A paywalled article in the Financial Times reports the musings of Cambridge Professor of Engineering and the Environment, Julian Allwood. His conclusion is that the only way for aviation to hit net zero by 2050 is to stop flying. Yeah right!
Dreaming of electric planes and planting trees will not save our planet
The UK aviation industry this week promised to bring its net carbon emissions down to zero by 2050 while growing by 70 per cent, and Prime Minister Boris Johnson boldly predicted that “viable electric planes” would be available in just a few years.
In response to an earlier post on The BFD, reader Brian Dingwall posted some interesting facts: “An Airbus A320 Neo carries 266MWh of fuel energy. A battery pack carrying the same energy would weight 1640 tons, 19 times the maximum, take-off weight. [Plugged into] a 1MW source it would take 11 days to charge.” We are going to need a lot more space at the airports to park all the planes while charging.
“A ha”, I hear you say, “what about Moore’s Law and everything getting smaller, faster, lighter like computers and smartphones?” Brian’s factoids go on to point out: “Not applicable. Electrons in a microprocessor do not take up space but ions in a battery do. Only major new battery chemistry will bring major changes.”
So we have a wee way to go before we take our first battery-powered long-haul vacation.
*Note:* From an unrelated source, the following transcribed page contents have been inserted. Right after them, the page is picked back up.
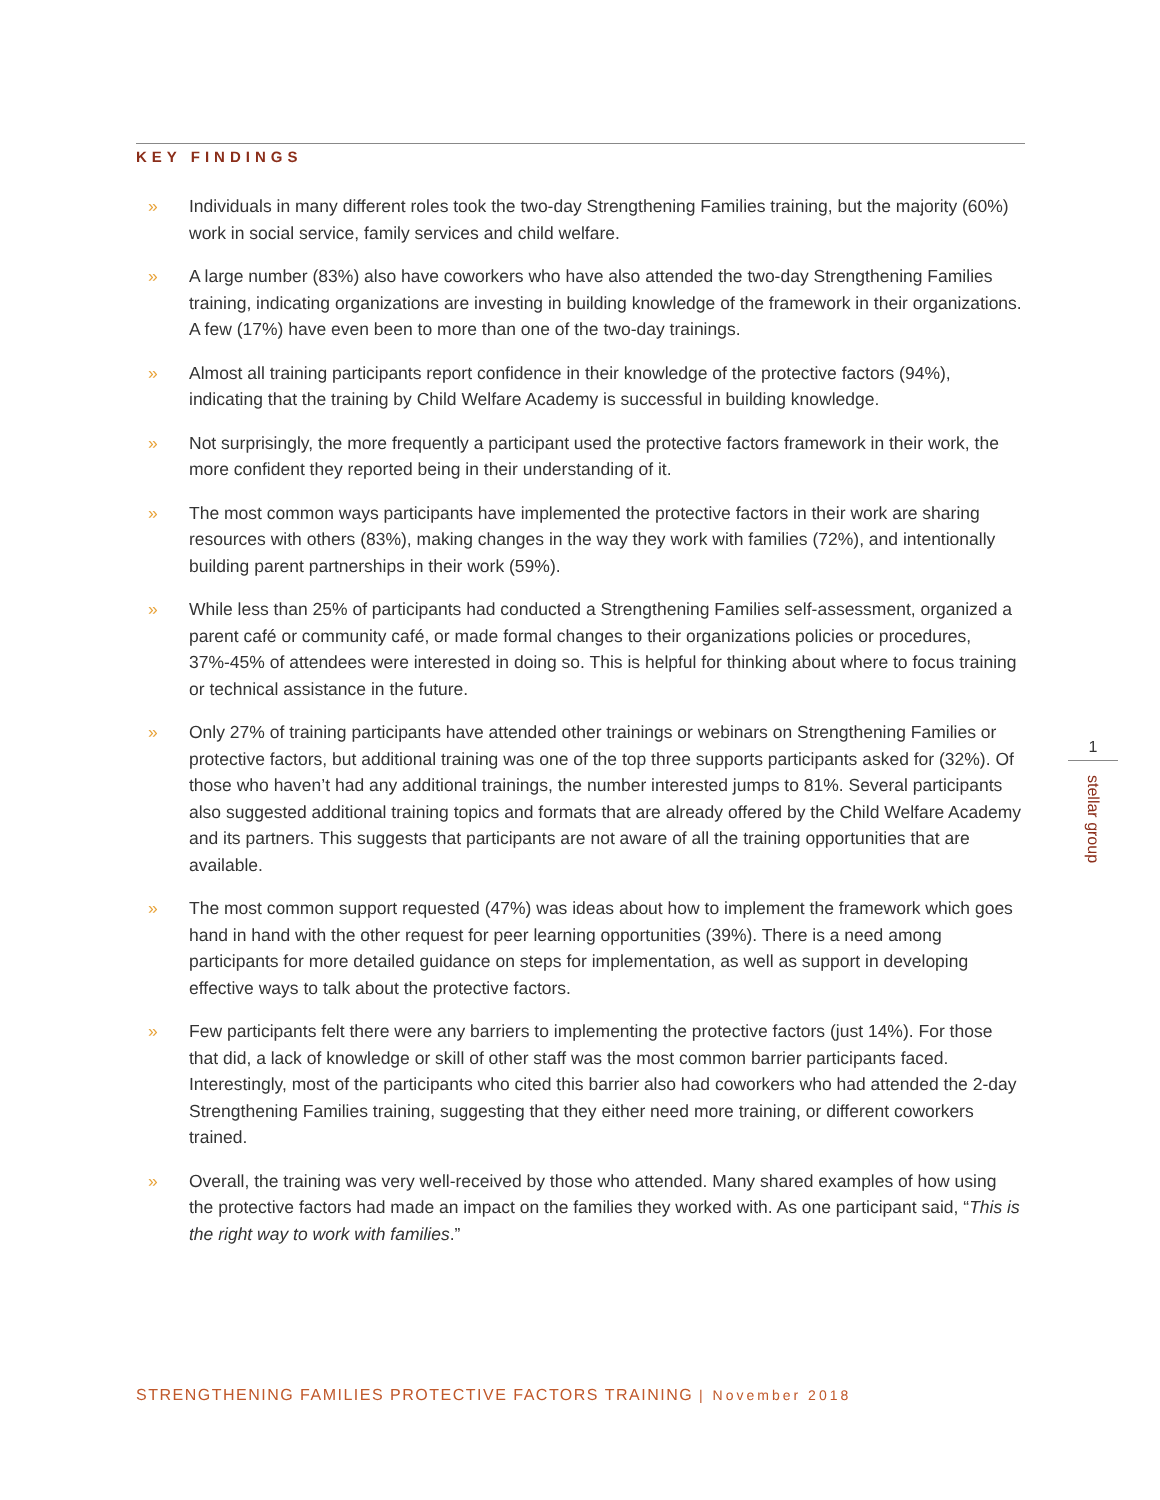KEY FINDINGS
» Individuals in many different roles took the two-day Strengthening Families training, but the majority (60%) work in social service, family services and child welfare.
» A large number (83%) also have coworkers who have also attended the two-day Strengthening Families training, indicating organizations are investing in building knowledge of the framework in their organizations. A few (17%) have even been to more than one of the two-day trainings.
» Almost all training participants report confidence in their knowledge of the protective factors (94%), indicating that the training by Child Welfare Academy is successful in building knowledge.
» Not surprisingly, the more frequently a participant used the protective factors framework in their work, the more confident they reported being in their understanding of it.
» The most common ways participants have implemented the protective factors in their work are sharing resources with others (83%), making changes in the way they work with families (72%), and intentionally building parent partnerships in their work (59%).
» While less than 25% of participants had conducted a Strengthening Families self-assessment, organized a parent café or community café, or made formal changes to their organizations policies or procedures, 37%-45% of attendees were interested in doing so. This is helpful for thinking about where to focus training or technical assistance in the future.
» Only 27% of training participants have attended other trainings or webinars on Strengthening Families or protective factors, but additional training was one of the top three supports participants asked for (32%). Of those who haven’t had any additional trainings, the number interested jumps to 81%. Several participants also suggested additional training topics and formats that are already offered by the Child Welfare Academy and its partners. This suggests that participants are not aware of all the training opportunities that are available.
» The most common support requested (47%) was ideas about how to implement the framework which goes hand in hand with the other request for peer learning opportunities (39%). There is a need among participants for more detailed guidance on steps for implementation, as well as support in developing effective ways to talk about the protective factors.
» Few participants felt there were any barriers to implementing the protective factors (just 14%). For those that did, a lack of knowledge or skill of other staff was the most common barrier participants faced. Interestingly, most of the participants who cited this barrier also had coworkers who had attended the 2-day Strengthening Families training, suggesting that they either need more training, or different coworkers trained.
» Overall, the training was very well-received by those who attended. Many shared examples of how using the protective factors had made an impact on the families they worked with. As one participant said, “This is the right way to work with families.”
1
stellar group
STRENGTHENING FAMILIES PROTECTIVE FACTORS TRAINING | November 2018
But past experience with innovation in aviation suggests that such ambitious targets are unrealistic and distracting. The only way the UK can get to net zero emission aviation by 2050 is by having a substantial period of no aviation at all. Let’s stop placing impossible hopes on breakthrough technologies, and try to hit emissions targets with today’s technologies. Our recent report “Absolute Zero” draws on work at six British universities to explain how. […]
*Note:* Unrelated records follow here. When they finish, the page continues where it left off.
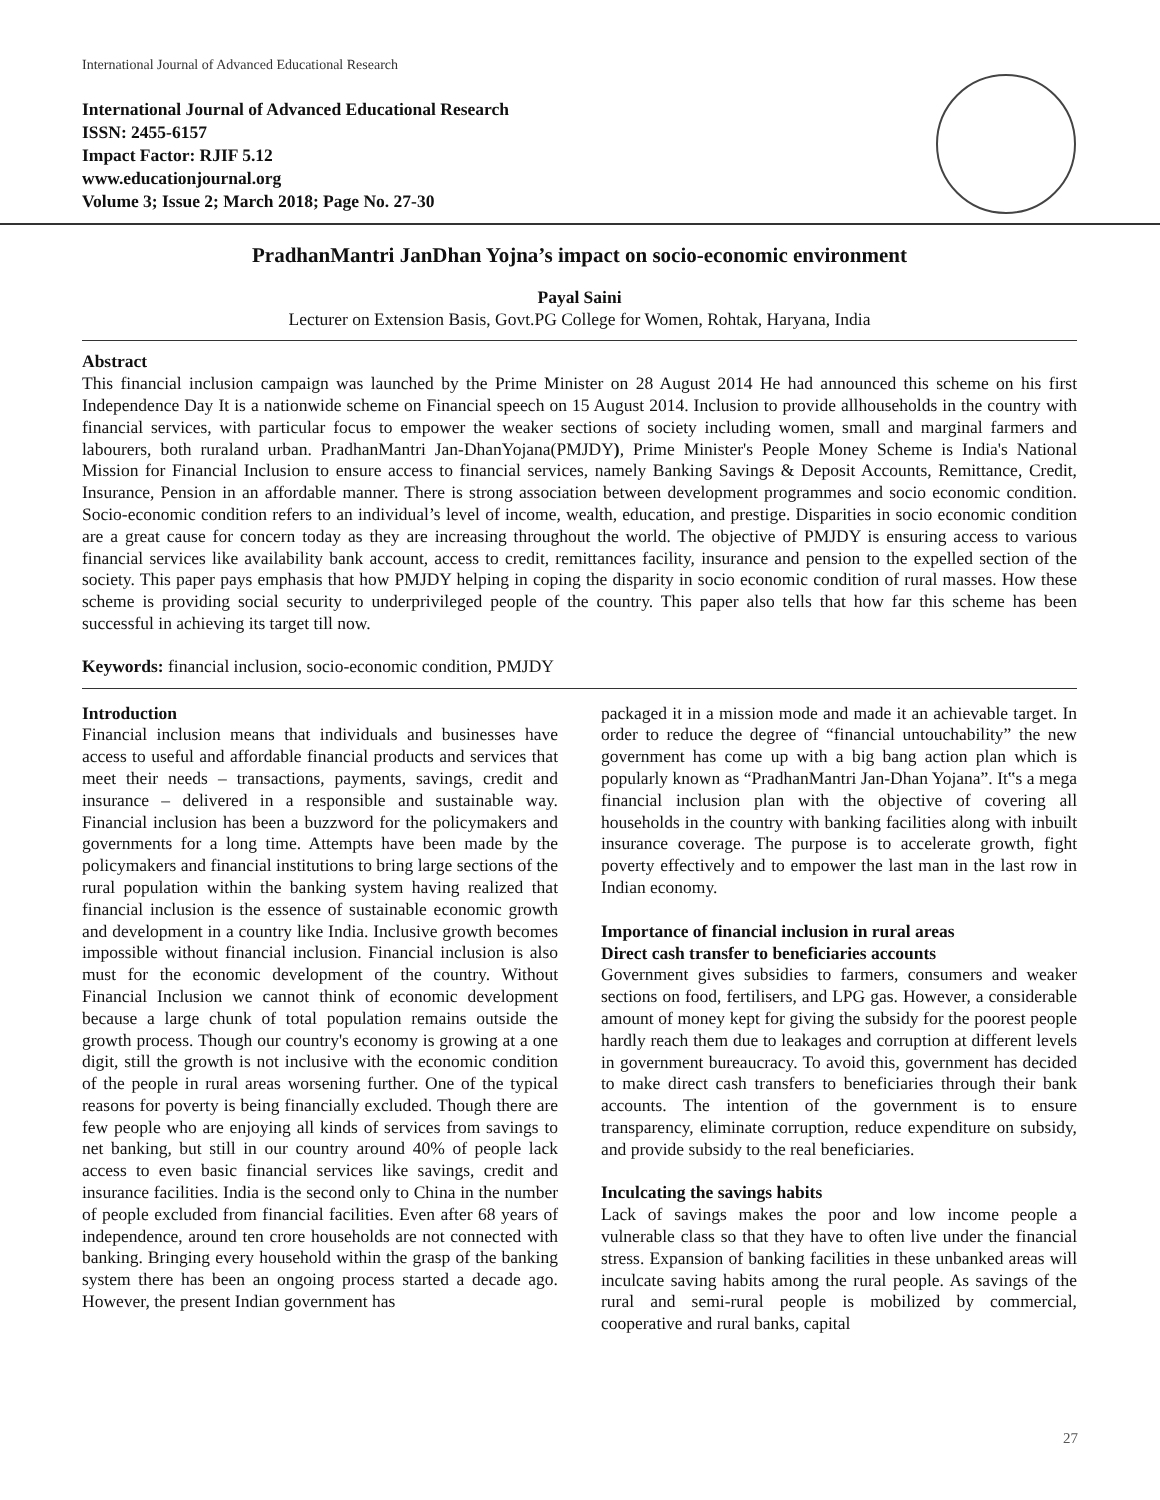International Journal of Advanced Educational Research
International Journal of Advanced Educational Research
ISSN: 2455-6157
Impact Factor: RJIF 5.12
www.educationjournal.org
Volume 3; Issue 2; March 2018; Page No. 27-30
PradhanMantri JanDhan Yojna’s impact on socio-economic environment
Payal Saini
Lecturer on Extension Basis, Govt.PG College for Women, Rohtak, Haryana, India
Abstract
This financial inclusion campaign was launched by the Prime Minister on 28 August 2014 He had announced this scheme on his first Independence Day It is a nationwide scheme on Financial speech on 15 August 2014. Inclusion to provide allhouseholds in the country with financial services, with particular focus to empower the weaker sections of society including women, small and marginal farmers and labourers, both ruraland urban. PradhanMantri Jan-DhanYojana(PMJDY), Prime Minister's People Money Scheme is India's National Mission for Financial Inclusion to ensure access to financial services, namely Banking Savings & Deposit Accounts, Remittance, Credit, Insurance, Pension in an affordable manner. There is strong association between development programmes and socio economic condition. Socio-economic condition refers to an individual’s level of income, wealth, education, and prestige. Disparities in socio economic condition are a great cause for concern today as they are increasing throughout the world. The objective of PMJDY is ensuring access to various financial services like availability bank account, access to credit, remittances facility, insurance and pension to the expelled section of the society. This paper pays emphasis that how PMJDY helping in coping the disparity in socio economic condition of rural masses. How these scheme is providing social security to underprivileged people of the country. This paper also tells that how far this scheme has been successful in achieving its target till now.
Keywords: financial inclusion, socio-economic condition, PMJDY
Introduction
Financial inclusion means that individuals and businesses have access to useful and affordable financial products and services that meet their needs – transactions, payments, savings, credit and insurance – delivered in a responsible and sustainable way. Financial inclusion has been a buzzword for the policymakers and governments for a long time. Attempts have been made by the policymakers and financial institutions to bring large sections of the rural population within the banking system having realized that financial inclusion is the essence of sustainable economic growth and development in a country like India. Inclusive growth becomes impossible without financial inclusion. Financial inclusion is also must for the economic development of the country. Without Financial Inclusion we cannot think of economic development because a large chunk of total population remains outside the growth process. Though our country's economy is growing at a one digit, still the growth is not inclusive with the economic condition of the people in rural areas worsening further. One of the typical reasons for poverty is being financially excluded. Though there are few people who are enjoying all kinds of services from savings to net banking, but still in our country around 40% of people lack access to even basic financial services like savings, credit and insurance facilities. India is the second only to China in the number of people excluded from financial facilities. Even after 68 years of independence, around ten crore households are not connected with banking. Bringing every household within the grasp of the banking system there has been an ongoing process started a decade ago. However, the present Indian government has
packaged it in a mission mode and made it an achievable target. In order to reduce the degree of “financial untouchability” the new government has come up with a big bang action plan which is popularly known as “PradhanMantri Jan-Dhan Yojana”. It‟s a mega financial inclusion plan with the objective of covering all households in the country with banking facilities along with inbuilt insurance coverage. The purpose is to accelerate growth, fight poverty effectively and to empower the last man in the last row in Indian economy.
Importance of financial inclusion in rural areas
Direct cash transfer to beneficiaries accounts
Government gives subsidies to farmers, consumers and weaker sections on food, fertilisers, and LPG gas. However, a considerable amount of money kept for giving the subsidy for the poorest people hardly reach them due to leakages and corruption at different levels in government bureaucracy. To avoid this, government has decided to make direct cash transfers to beneficiaries through their bank accounts. The intention of the government is to ensure transparency, eliminate corruption, reduce expenditure on subsidy, and provide subsidy to the real beneficiaries.
Inculcating the savings habits
Lack of savings makes the poor and low income people a vulnerable class so that they have to often live under the financial stress. Expansion of banking facilities in these unbanked areas will inculcate saving habits among the rural people. As savings of the rural and semi-rural people is mobilized by commercial, cooperative and rural banks, capital
27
So the commitment to net zero aviation by 2050 is really a commitment to zero aviation. Rather than hope new technology will magically rescue us, we should stop planning to increase fossil-fuel flights and commit to halving them within 10 years with an eye toward phasing them out entirely by 2050.
Taxing aircraft fuel at the level of the UK’s current road fuel tax would be a useful first step: I estimate that it would make flights up to four times more expensive.
Climate policy announcements so far have failed to account for the limited rate at which new technologies can reach significant scale. Fifty years after the Danes began developing wind turbines, they contribute just 2 per cent of world primary energy. Regardless of prices or incentives, new energy generation, transport and industrial processes require public consultation on regulations, land use, funding, environmental impacts and more. This all slows down their adoption.Financial Times
So the first step is to hike fuel costs and thus ticket prices by a factor of 4 and if that doesn’t work then ground all the planes – simple. Although I do wonder how the CoP delegates are going to get to their annual
wasteful talkfests conferences. Perhaps St Greta can organise a fleet of yachts?
Shaw’s Zero Carbon plan must include the zero carbon plane, shawley?